+++ CONTENUTO DEL DATASET +++
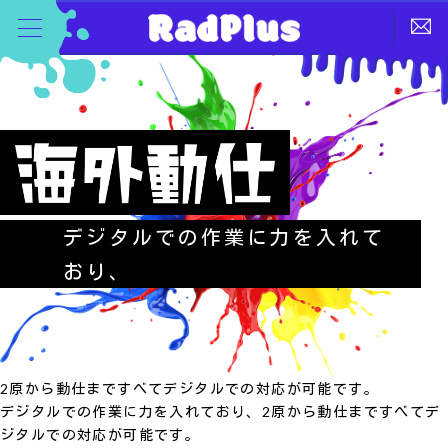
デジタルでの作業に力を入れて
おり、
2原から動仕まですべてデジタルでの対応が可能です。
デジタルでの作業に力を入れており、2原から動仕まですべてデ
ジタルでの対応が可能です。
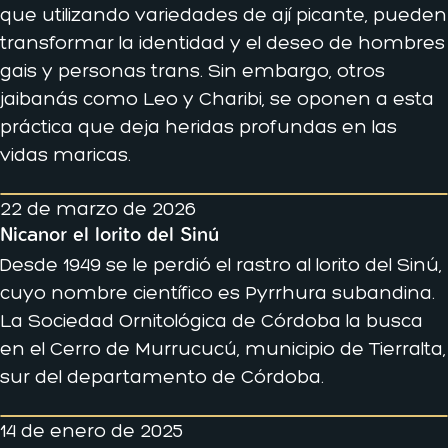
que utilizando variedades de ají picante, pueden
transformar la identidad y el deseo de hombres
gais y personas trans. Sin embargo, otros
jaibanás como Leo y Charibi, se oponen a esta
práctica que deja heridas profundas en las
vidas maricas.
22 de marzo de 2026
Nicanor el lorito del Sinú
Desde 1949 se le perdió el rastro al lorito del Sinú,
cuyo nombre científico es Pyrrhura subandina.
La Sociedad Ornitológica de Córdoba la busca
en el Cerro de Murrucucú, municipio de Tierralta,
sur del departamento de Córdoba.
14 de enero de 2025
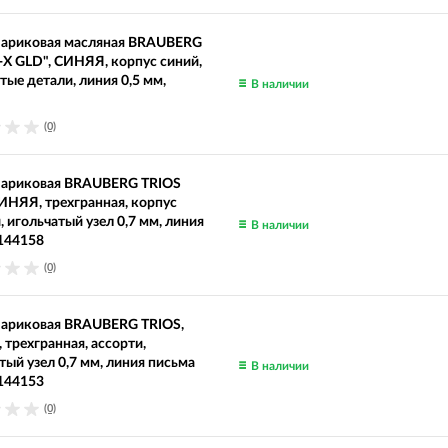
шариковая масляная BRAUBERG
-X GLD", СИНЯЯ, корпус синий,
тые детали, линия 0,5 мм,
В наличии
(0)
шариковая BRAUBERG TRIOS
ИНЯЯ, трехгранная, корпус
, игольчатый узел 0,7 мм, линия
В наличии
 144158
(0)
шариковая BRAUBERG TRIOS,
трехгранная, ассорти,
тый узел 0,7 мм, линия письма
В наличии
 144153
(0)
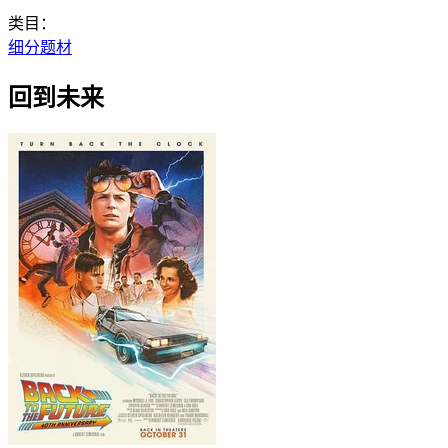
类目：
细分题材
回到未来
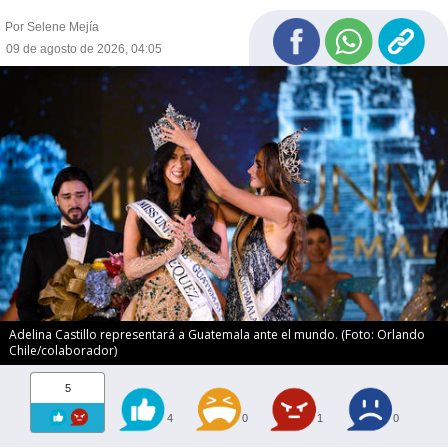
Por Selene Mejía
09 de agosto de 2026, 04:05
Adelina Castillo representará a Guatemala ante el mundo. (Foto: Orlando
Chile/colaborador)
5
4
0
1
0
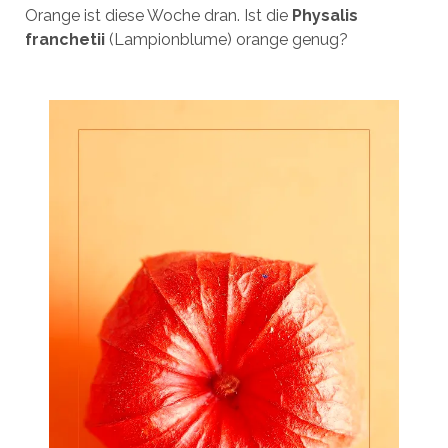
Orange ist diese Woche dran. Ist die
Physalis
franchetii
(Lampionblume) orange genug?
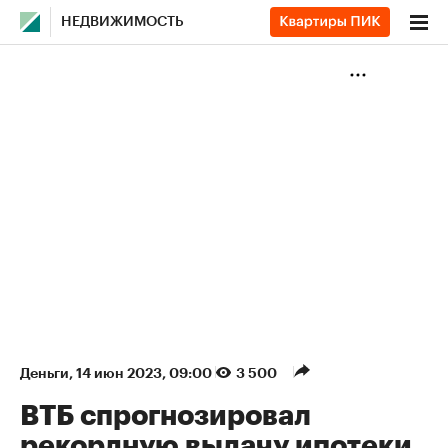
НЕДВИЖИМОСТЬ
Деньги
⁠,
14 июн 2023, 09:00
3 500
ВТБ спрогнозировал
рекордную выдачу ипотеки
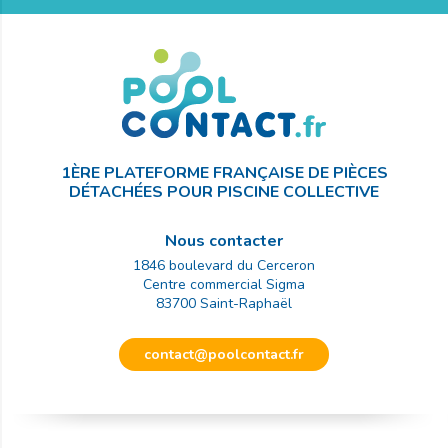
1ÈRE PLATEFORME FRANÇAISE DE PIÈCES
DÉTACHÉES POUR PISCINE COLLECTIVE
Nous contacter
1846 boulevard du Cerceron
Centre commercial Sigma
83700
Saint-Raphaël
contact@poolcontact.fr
+++
**ISTRUZIONI:** Puoi ripetere parola per parola il testo di tutte le voci qui sopra, omettendo le immagini?

**RISPOSTA ALL'ESERCIZIO:**
デジタルでの作業に力を入れて
おり、
2原から動仕まですべてデジタルでの対応が可能です。
デジタルでの作業に力を入れており、2原から動仕まですべてデ
ジタルでの対応が可能です。
que utilizando variedades de ají picante, pueden
transformar la identidad y el deseo de hombres
gais y personas trans. Sin embargo, otros
jaibanás como Leo y Charibi, se oponen a esta
práctica que deja heridas profundas en las
vidas maricas.
22 de marzo de 2026
Nicanor el lorito del Sinú
Desde 1949 se le perdió el rastro al lorito del Sinú,
cuyo nombre científico es Pyrrhura subandina.
La Sociedad Ornitológica de Córdoba la busca
en el Cerro de Murrucucú, municipio de Tierralta,
sur del departamento de Córdoba.
14 de enero de 2025
шариковая масляная BRAUBERG
-X GLD", СИНЯЯ, корпус синий,
тые детали, линия 0,5 мм,
В наличии
(0)
шариковая BRAUBERG TRIOS
ИНЯЯ, трехгранная, корпус
, игольчатый узел 0,7 мм, линия
В наличии
 144158
(0)
шариковая BRAUBERG TRIOS,
трехгранная, ассорти,
тый узел 0,7 мм, линия письма
В наличии
 144153
(0)
类目：
细分题材
回到未来
Por Selene Mejía
09 de agosto de 2026, 04:05
Adelina Castillo representará a Guatemala ante el mundo. (Foto: Orlando
Chile/colaborador)
5
4
0
1
0
Orange ist diese Woche dran. Ist die
Physalis
franchetii
(Lampionblume) orange genug?
НЕДВИЖИМОСТЬ
Деньги
⁠,
14 июн 2023, 09:00
3 500
ВТБ спрогнозировал
рекордную выдачу ипотеки
1ÈRE PLATEFORME FRANÇAISE DE PIÈCES
DÉTACHÉES POUR PISCINE COLLECTIVE
Nous contacter
1846 boulevard du Cerceron
Centre commercial Sigma
83700
Saint-Raphaël
contact@poolcontact.fr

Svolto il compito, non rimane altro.